Regarding Russ Feingold, RoJo and Milwaukee newspaper both hooked on drug metaphors

Separated at birth: The Milwaukee Journal Sentinel editorial writers and Sen. Ron Johnson. At least it looked that way reading Sunday's newspaper. Note the oddly similar constructions in the news pages and the editorial pages regarding former Sen. Russ Feingold's decision to run against Johnson next fall (boldfacing added):

1. News story: "Russ Feingold is a career politician," Johnson said in his speech. "He's addicted to it... ."

2. Journal Sentinel editorial: "Russ Feingold is back, which at the very least will delight political junkies... ."
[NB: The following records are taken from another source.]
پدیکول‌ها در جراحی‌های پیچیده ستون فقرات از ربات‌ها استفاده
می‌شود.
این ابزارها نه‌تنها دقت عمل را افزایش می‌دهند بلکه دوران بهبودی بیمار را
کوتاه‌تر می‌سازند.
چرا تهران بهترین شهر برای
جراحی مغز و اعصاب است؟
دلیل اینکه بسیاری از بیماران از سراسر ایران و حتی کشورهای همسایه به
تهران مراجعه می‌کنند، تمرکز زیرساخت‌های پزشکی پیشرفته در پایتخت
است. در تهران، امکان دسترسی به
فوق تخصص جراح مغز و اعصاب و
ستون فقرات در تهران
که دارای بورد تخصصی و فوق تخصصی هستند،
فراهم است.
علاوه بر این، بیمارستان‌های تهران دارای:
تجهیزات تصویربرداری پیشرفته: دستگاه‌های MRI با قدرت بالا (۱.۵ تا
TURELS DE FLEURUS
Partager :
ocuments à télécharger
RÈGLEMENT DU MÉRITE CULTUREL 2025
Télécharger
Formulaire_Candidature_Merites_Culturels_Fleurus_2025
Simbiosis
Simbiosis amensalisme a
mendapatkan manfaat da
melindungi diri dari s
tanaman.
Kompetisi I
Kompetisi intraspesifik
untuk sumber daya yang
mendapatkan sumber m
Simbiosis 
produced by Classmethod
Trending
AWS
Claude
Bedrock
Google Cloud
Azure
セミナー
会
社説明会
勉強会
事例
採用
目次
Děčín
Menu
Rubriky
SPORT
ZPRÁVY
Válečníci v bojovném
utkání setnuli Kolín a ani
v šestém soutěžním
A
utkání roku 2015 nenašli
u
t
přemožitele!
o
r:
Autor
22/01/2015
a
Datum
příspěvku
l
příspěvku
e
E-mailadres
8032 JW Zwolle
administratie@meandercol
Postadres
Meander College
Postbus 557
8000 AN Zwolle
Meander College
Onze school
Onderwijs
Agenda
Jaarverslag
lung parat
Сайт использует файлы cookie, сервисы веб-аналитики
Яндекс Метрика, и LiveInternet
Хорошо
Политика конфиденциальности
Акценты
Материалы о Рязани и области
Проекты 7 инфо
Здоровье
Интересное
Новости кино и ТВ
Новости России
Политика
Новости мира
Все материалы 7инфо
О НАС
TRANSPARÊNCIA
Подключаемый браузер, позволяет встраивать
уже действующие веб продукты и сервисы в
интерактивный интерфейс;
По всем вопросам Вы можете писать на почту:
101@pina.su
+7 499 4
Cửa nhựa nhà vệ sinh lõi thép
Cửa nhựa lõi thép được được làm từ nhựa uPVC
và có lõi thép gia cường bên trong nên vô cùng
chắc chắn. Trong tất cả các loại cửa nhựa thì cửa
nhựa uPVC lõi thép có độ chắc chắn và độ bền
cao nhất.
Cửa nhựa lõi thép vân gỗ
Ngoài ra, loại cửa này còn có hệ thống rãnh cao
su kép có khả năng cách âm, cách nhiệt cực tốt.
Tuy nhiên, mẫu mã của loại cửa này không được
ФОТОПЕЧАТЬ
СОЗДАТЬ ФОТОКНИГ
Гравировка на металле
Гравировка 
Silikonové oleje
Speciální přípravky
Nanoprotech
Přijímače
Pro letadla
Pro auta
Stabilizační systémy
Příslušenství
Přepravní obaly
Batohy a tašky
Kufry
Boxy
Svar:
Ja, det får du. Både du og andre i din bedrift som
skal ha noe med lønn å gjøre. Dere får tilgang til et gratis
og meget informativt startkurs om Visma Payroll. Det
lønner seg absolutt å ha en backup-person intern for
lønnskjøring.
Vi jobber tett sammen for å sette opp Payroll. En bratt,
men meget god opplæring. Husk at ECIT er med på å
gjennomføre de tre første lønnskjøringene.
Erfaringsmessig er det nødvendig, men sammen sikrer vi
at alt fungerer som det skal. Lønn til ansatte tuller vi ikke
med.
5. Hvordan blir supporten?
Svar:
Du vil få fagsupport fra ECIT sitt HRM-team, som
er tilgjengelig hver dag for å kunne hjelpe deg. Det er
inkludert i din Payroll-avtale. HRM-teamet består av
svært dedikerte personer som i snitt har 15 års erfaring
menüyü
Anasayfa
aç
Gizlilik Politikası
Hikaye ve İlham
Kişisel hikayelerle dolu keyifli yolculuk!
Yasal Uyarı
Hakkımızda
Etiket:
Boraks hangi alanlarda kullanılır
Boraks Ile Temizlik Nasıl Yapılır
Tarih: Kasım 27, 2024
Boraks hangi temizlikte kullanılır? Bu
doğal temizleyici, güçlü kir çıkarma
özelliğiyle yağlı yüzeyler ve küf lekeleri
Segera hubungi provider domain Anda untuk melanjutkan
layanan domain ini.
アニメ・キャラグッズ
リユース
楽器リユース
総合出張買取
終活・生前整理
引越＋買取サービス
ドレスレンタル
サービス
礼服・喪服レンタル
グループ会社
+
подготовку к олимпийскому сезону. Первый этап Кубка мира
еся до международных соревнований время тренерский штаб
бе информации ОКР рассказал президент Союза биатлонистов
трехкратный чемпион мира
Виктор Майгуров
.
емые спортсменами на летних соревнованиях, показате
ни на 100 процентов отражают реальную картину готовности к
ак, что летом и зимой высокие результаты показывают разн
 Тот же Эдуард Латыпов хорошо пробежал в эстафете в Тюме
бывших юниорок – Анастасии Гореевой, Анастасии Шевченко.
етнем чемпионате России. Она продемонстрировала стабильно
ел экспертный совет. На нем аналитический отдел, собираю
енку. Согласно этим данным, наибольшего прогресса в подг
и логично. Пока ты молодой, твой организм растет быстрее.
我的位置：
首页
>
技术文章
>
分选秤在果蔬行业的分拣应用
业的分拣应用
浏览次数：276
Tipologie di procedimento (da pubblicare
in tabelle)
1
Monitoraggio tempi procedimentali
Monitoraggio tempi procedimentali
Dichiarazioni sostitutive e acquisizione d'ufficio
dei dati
Yup. The campaign hardly has begun and the Journal Sentinel editors already are channeling Johnson's rhetoric. Feingold is just a drug head, suggests RoJo. And so, the newspaper itself promptly suggests, are Feingold's followers.

Were these paired allusions just coincidence? Probably. But that ultimately doesn't matter. What matters is the roughshod diminuation and marginalization of a credible, experienced candidate for public office before he even gets started.

The Feingold camp criticized Johnson's comment as more of his "disappointing and divisive" style. The same could be said of the Journal Sentinel's casual use of similar rhetoric, which implies that "political junkies" tend to come from the leftward side of the political spectrum. After all, conservatives heavy into politics arguably aren't "delighted" with Feingold's re-entry into the electoral arena after a six-year hiatus.

In both cases it's over-the-top rhetoric. After all, Johnson seems prepared to seek his second six-year term, which hardly qualifies him as somehow disinterested in political power, although his evident lack of interest in serious and sensible public policy surely will be an issue. Yet we're to believe it's not him but his returning opponent who's allegedly obsessed?

Or do you think "addiction" and "junkies" are words something other than pejoratives?

Feingold has a solid record of pursuing strong legislation that serves average citizens of this state and the nation. Moreover, he succeeded in passing important bipartisan legislative measures. Johnson arguably is the least bipartisan-minded senator this state has elected in decades. Politicians obsessed with power don't often look across the aisle to find consensus.

But if the voters go with Feingold and dump Johnson, maybe afterward we'll be told just how hooked and addicted they are, too.